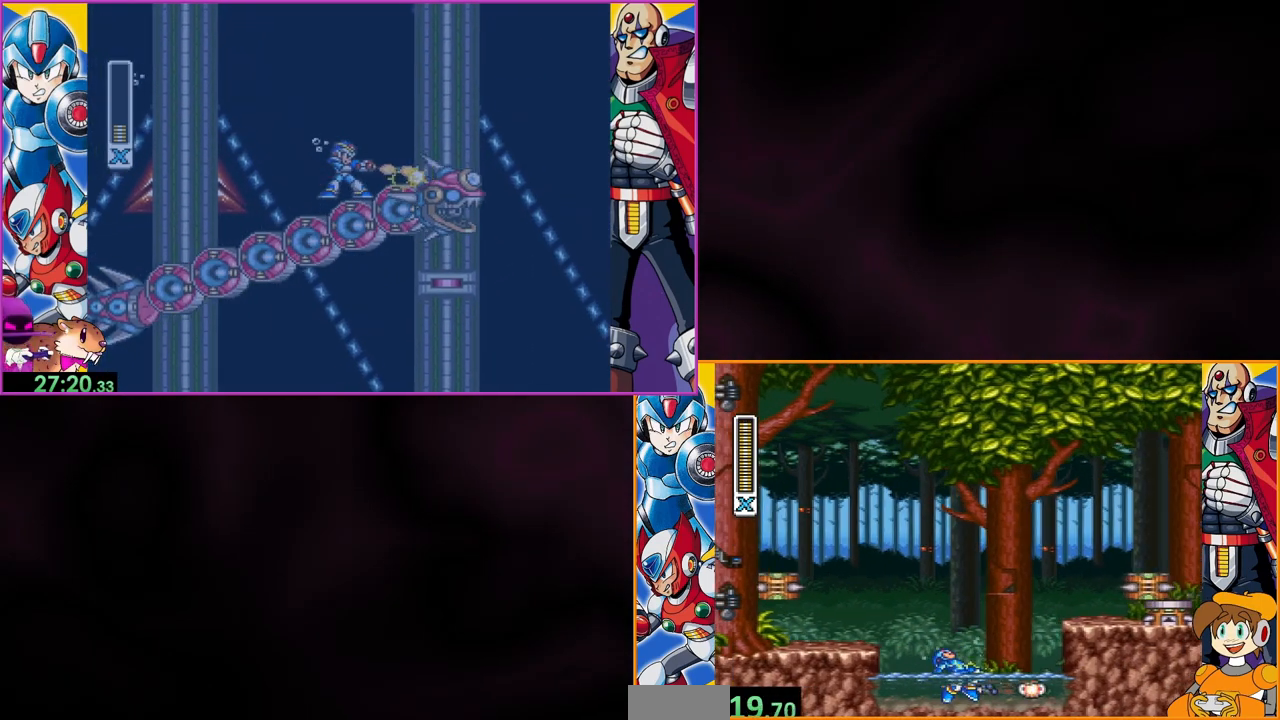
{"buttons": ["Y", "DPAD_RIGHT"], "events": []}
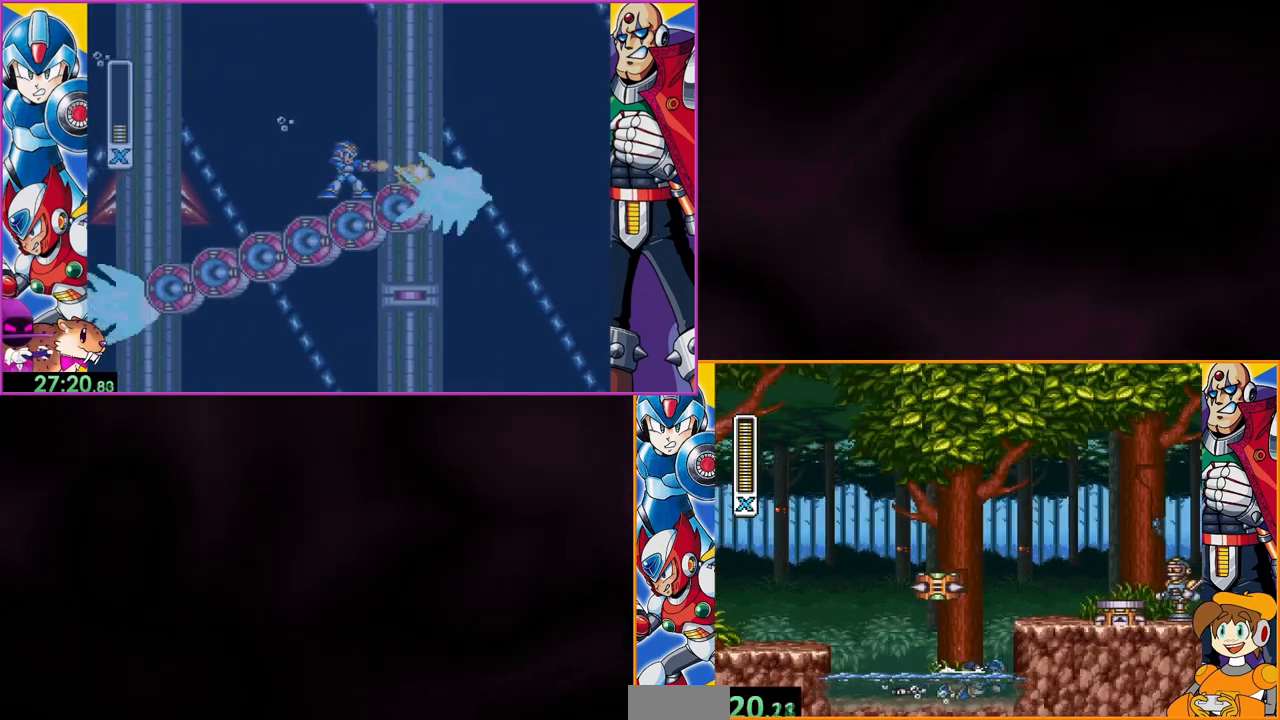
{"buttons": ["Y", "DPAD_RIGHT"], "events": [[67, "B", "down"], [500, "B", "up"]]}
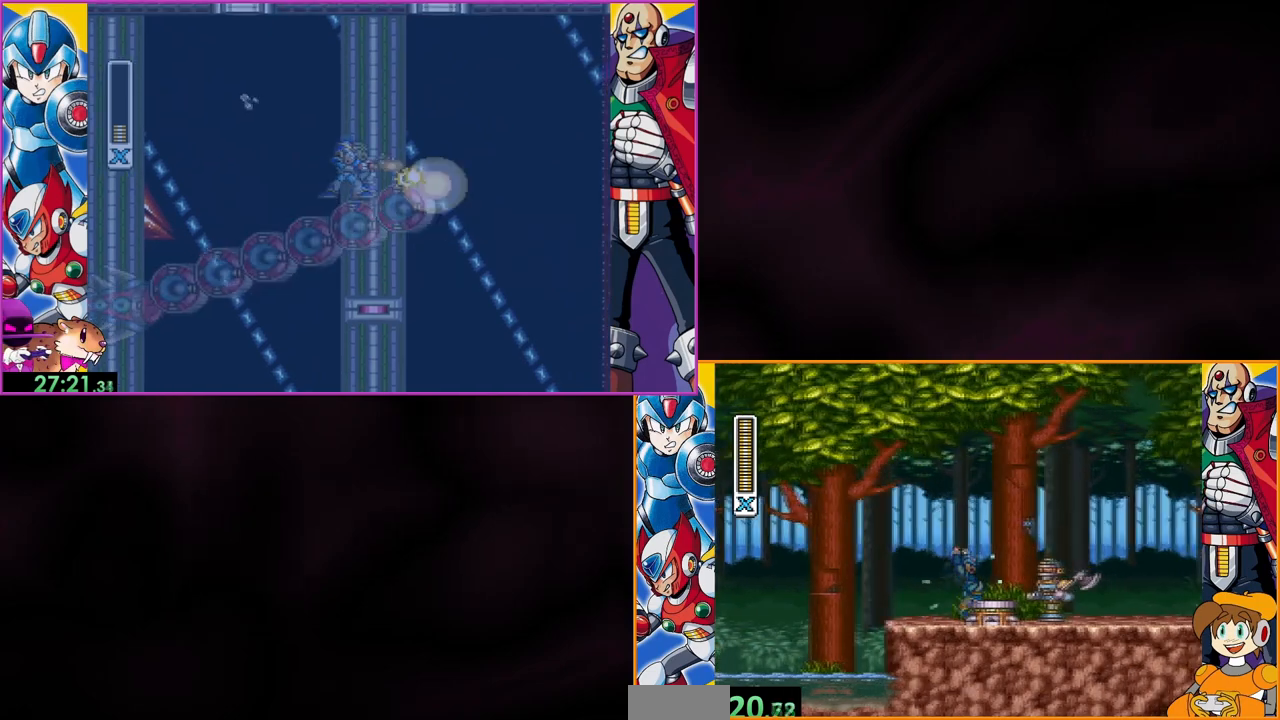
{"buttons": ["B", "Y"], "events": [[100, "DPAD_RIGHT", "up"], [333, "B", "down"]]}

● Assigned task
Your answer must contain the full data, repeated exactly, without pictures.

● Reply
{"buttons": ["Y", "DPAD_RIGHT"], "events": []}
{"buttons": ["Y", "DPAD_RIGHT"], "events": [[67, "B", "down"], [500, "B", "up"]]}
{"buttons": ["B", "Y"], "events": [[100, "DPAD_RIGHT", "up"], [333, "B", "down"]]}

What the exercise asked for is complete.